I want to calculate the number of reads mapping to regions of the genome, and I want to group these reads into bins of say 1kb. I have used bedtools genomecov to generate a bedgraph file that shows the coverage of reads across the genome.
bedtools genomecov -bg -ibam file.bam >Coverage.bedgraph
I then merged nearby regions of coverage using:
bedtools merge -d 1000 -c 4 -o sum -i Coverage.bedgraph > Coverage.merged.bedgraph
The problem is that the "sum" part adds the coverage from the different regions, so when merged, reads are counted more than once.
Is there a way to merge the regions without counting reads more than once? I think the necessary information from the bam file is probably lost at this point. Is there a way to do this with an option in bedtools genomecov i.e. can you make it report regions of coverage with a specified 'bin' size?

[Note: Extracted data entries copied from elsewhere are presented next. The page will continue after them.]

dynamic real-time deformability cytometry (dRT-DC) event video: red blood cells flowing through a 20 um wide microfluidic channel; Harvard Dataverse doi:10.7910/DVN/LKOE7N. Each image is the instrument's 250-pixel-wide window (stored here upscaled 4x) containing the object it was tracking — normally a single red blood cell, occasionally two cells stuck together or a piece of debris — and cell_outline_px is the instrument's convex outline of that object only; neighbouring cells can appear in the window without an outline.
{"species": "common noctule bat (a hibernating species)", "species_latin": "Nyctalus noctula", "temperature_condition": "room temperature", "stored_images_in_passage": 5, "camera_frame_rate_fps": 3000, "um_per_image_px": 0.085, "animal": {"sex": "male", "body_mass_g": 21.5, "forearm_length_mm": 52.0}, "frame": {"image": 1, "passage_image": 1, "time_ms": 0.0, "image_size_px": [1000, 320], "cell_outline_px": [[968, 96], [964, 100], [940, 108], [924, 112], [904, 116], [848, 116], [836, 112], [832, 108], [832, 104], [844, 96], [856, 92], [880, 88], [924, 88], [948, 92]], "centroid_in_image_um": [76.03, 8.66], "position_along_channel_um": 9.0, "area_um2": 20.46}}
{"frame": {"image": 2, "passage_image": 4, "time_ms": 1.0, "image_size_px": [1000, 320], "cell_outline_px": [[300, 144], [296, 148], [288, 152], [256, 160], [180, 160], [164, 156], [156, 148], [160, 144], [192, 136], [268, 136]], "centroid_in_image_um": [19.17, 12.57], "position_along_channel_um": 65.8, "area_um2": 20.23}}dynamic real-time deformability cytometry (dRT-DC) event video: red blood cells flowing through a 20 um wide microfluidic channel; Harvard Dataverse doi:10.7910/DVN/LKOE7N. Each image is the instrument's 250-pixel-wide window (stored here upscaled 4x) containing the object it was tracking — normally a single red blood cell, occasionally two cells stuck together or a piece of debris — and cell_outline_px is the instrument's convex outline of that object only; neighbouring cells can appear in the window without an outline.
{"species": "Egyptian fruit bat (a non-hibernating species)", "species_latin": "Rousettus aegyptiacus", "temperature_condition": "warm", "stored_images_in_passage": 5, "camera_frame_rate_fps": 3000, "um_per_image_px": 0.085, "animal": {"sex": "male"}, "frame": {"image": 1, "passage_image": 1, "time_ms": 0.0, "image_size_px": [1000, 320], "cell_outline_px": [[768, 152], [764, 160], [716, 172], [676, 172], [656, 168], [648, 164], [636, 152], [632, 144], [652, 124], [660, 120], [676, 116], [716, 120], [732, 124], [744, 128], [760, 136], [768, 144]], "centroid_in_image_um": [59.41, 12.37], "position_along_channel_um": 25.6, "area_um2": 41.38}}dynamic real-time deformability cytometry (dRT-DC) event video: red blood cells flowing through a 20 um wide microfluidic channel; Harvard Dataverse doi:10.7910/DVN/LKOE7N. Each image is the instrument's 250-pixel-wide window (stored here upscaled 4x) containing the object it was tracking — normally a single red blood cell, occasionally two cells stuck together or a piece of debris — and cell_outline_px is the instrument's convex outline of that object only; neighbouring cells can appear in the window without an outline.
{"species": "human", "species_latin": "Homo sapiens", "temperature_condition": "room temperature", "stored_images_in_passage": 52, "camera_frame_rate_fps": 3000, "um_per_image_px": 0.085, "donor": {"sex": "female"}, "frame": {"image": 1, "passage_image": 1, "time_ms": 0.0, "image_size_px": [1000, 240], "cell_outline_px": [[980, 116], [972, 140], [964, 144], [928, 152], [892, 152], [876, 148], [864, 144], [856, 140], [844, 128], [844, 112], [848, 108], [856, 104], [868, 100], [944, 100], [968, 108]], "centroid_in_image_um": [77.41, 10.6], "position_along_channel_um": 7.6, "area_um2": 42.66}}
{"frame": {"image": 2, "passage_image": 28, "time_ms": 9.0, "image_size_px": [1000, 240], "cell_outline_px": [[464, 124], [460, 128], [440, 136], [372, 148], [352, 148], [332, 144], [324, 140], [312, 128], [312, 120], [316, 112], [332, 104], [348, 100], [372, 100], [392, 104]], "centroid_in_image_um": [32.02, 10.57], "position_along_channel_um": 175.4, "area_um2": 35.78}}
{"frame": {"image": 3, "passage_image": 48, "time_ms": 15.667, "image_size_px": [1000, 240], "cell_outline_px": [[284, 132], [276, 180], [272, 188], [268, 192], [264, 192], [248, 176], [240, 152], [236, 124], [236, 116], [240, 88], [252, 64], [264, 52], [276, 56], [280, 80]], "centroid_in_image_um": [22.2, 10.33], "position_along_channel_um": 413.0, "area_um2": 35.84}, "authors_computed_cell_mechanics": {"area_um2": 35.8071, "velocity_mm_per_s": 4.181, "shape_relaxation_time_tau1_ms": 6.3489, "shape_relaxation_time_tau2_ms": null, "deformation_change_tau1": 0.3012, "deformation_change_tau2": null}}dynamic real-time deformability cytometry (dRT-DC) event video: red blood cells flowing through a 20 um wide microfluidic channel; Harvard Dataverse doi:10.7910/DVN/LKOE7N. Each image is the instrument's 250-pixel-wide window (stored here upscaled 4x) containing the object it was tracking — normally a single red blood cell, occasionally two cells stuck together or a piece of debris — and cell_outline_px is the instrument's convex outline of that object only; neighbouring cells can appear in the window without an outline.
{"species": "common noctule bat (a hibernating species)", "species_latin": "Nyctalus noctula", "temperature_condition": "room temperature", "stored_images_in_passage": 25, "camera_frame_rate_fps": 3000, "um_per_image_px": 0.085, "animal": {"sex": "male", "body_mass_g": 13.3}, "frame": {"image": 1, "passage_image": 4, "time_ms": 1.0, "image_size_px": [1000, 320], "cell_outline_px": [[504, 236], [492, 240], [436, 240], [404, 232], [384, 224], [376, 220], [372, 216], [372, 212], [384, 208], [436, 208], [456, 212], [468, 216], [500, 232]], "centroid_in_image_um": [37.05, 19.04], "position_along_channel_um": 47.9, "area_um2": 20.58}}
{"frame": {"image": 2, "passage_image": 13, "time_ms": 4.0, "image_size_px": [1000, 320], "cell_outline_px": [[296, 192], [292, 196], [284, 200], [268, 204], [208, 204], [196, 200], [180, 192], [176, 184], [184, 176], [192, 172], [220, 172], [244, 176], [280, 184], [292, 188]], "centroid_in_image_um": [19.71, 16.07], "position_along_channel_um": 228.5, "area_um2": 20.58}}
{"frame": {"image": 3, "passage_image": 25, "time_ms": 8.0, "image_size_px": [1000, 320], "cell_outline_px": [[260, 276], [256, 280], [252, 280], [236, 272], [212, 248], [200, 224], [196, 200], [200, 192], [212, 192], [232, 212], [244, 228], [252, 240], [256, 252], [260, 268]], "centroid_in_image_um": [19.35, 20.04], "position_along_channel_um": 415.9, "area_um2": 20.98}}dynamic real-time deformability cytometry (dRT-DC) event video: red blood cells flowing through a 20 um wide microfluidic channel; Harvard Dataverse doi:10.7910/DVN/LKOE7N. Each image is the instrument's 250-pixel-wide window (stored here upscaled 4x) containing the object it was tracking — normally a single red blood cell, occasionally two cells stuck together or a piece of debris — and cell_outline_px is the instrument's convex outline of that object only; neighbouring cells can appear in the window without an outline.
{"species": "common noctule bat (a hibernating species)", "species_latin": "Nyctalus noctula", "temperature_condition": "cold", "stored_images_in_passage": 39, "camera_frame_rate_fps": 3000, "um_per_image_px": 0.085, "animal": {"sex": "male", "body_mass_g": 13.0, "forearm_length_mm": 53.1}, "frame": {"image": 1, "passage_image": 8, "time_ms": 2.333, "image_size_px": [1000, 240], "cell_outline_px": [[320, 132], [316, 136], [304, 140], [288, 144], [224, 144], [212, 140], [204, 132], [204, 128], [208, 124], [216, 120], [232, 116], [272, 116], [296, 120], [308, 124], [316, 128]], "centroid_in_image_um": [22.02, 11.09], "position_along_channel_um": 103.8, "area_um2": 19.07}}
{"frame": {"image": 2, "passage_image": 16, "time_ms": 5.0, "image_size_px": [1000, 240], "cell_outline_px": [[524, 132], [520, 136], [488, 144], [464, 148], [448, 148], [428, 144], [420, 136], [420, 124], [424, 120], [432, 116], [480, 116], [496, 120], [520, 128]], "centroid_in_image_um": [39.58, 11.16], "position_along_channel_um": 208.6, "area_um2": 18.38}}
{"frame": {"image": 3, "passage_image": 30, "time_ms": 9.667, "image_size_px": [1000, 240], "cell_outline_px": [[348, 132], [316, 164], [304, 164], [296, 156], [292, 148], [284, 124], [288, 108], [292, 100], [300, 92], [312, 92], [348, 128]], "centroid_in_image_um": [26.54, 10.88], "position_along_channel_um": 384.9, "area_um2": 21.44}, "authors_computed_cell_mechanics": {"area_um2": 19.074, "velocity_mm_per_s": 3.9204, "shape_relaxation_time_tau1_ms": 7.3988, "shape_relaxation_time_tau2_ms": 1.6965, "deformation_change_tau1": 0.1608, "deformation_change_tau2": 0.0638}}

I think deeptools bamCoverage has the option "--binSize", which seems like what you want. But I was still questioning if it can solve the "counting reads several times" problem since if a read span two bins, it will still be counted twice....
It may still count it twice, but I guess the larger the bin, the smaller this issue becomes. Thanks, I'll give this a go.
This is great. The reads are occasionally still counted twice, but the bins are large enough that this isn't a big issue. Thanks!
Just take any other operation than
sum
that you find appropriate. Mean, median, min, max, choice is yours.I'm not sure what those operations do. I couldn't really understand from the bedtools documentation.
No magic here, min is the minimum, max the maximum, median the median and so on. So if you bin spans three intervals with coverage 3, 5 and 9 then median would report 5 for the bin, max 9 and min 3.